BEGIN DATA SUPPLIED

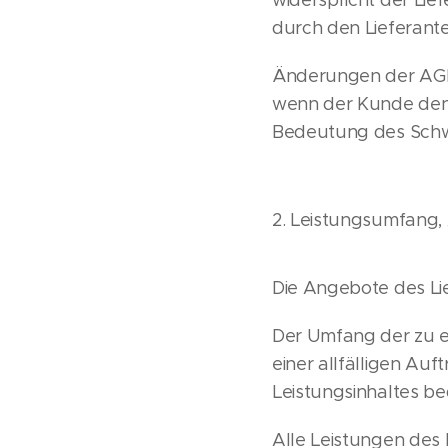
widerspricht der Li
durch den Lieferante
Änderungen der AGB
wenn der Kunde den g
Bedeutung des Schwe
2. Leistungsumfang,
Die Angebote des Lie
Der Umfang der zu e
einer allfälligen A
Leistungsinhaltes be
Alle Leistungen des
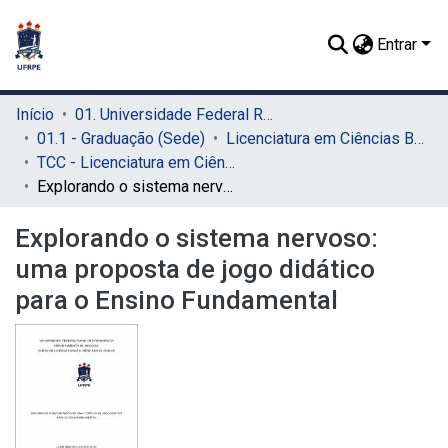
Entrar
Início
01. Universidade Federal Rural de Pernambuco - UFRPE (Sede)
01.1 - Graduação (Sede)
Licenciatura em Ciências Biológicas (Sede)
TCC - Licenciatura em Ciências Biológicas (Sede)
Explorando o sistema nervoso: uma proposta de jogo didático para o Ensino Fundamental
Explorando o sistema nervoso:
uma proposta de jogo didático
para o Ensino Fundamental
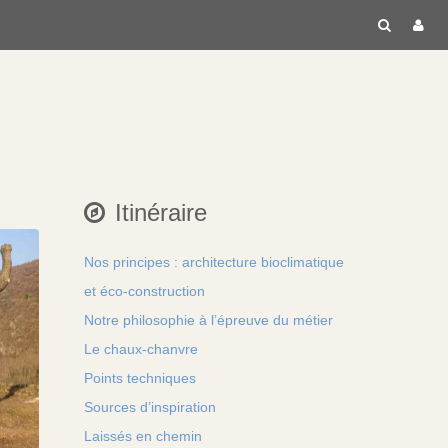
RECH
C
Itinéraire
Nos principes : architecture bioclimatique
et éco-construction
Notre philosophie à l’épreuve du métier
Le chaux-chanvre
Points techniques
Sources d’inspiration
Laissés en chemin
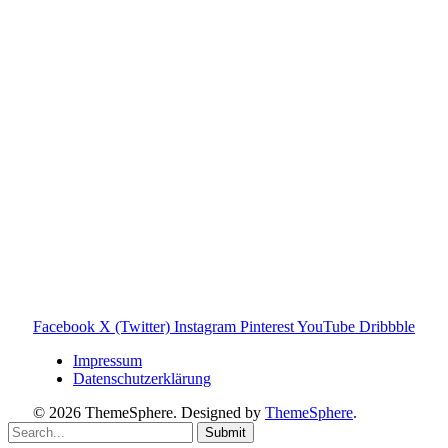
Toniebox-Ratgeber.de ist ein unabhängiger Ratgeber und
steht in keiner geschäftlichen oder organisatorischen
Verbindung zur Tonies GmbH. Alle genannten Marken- und
Produktnamen dienen ausschließlich der Information und
gehören ihren jeweiligen Rechteinhabern. Hinweis: Weitere
Informationen findest du auf der offiziellen Website der
Tonies GmbH
.
Toniebox-ratgeber.de ist dein unabhängiger Eltern-Ratgeber
rund um die Toniebox: Kaufberatung, Tonies-
Empfehlungen, Problemlösungen und praktische Tipps für
den Familienalltag. Alle Inhalte sind verständlich, praxisnah
und darauf ausgelegt, dir schnelle Antworten und klare
Entscheidungen zu ermöglichen.
Hinweis zu Affiliate-Links
Einige Links auf dieser Website sind Affiliate-Links. Wenn
du darüber etwas kaufst, erhalte ich ggf. eine kleine
Provision – für dich bleibt der Preis gleich. Damit unterstützt
du den Betrieb und Erhalt von Toniebox-Ratgeber.de.
Facebook
X (Twitter)
Instagram
Pinterest
YouTube
Dribbble
Impressum
Datenschutzerklärung
© 2026 ThemeSphere. Designed by
ThemeSphere
.
Submit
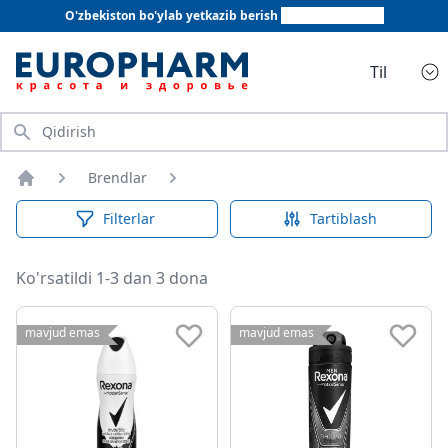
O'zbekiston bo'ylab yetkazib berish
+998 78 555 64 20
Til
Qidirish
Brendlar
Bosh sahifa
Filterlar
Tartiblash
Ko'rsatildi 1-3 dan 3 dona
mavjud emas
mavjud emas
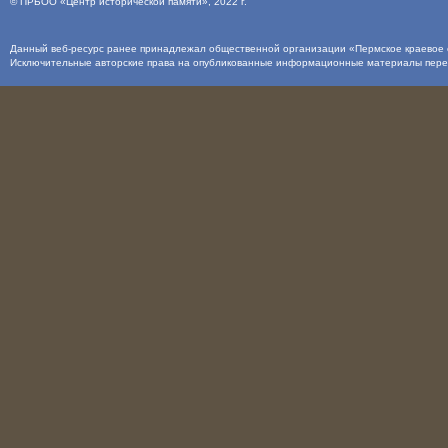
©
ПРБОО «Центр исторической памяти»
, 2022 г.
Данный веб-ресурс ранее принадлежал общественной организации «Пермское краевое о
Исключительные авторские права на опубликованные информационные материалы пер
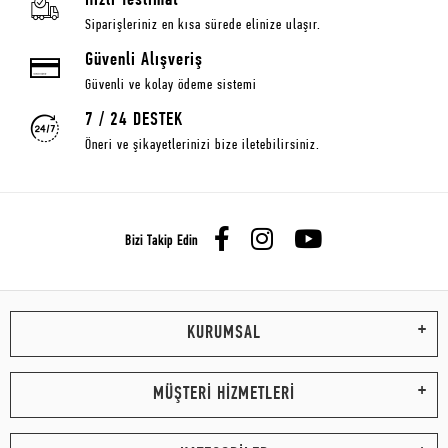
Hızlı Teslimat
Siparişleriniz en kısa sürede elinize ulaşır.
Güvenli Alışveriş
Güvenli ve kolay ödeme sistemi
7 / 24 DESTEK
Öneri ve şikayetlerinizi bize iletebilirsiniz.
Bizi Takip Edin
KURUMSAL
MÜŞTERİ HİZMETLERİ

END DATA SUPPLIED

YOUR TASK:
Work from the entries above. Set down exactly and only the lines from the line with "Данный веб-ресурс ранее" to the line with "Güvenli Alışveriş", both included, and leave the pictures out.

SOLVED PROBLEM:
Данный веб-ресурс ранее принадлежал общественной организации «Пермское краевое о
Исключительные авторские права на опубликованные информационные материалы пер
Hızlı Teslimat
Siparişleriniz en kısa sürede elinize ulaşır.
Güvenli Alışveriş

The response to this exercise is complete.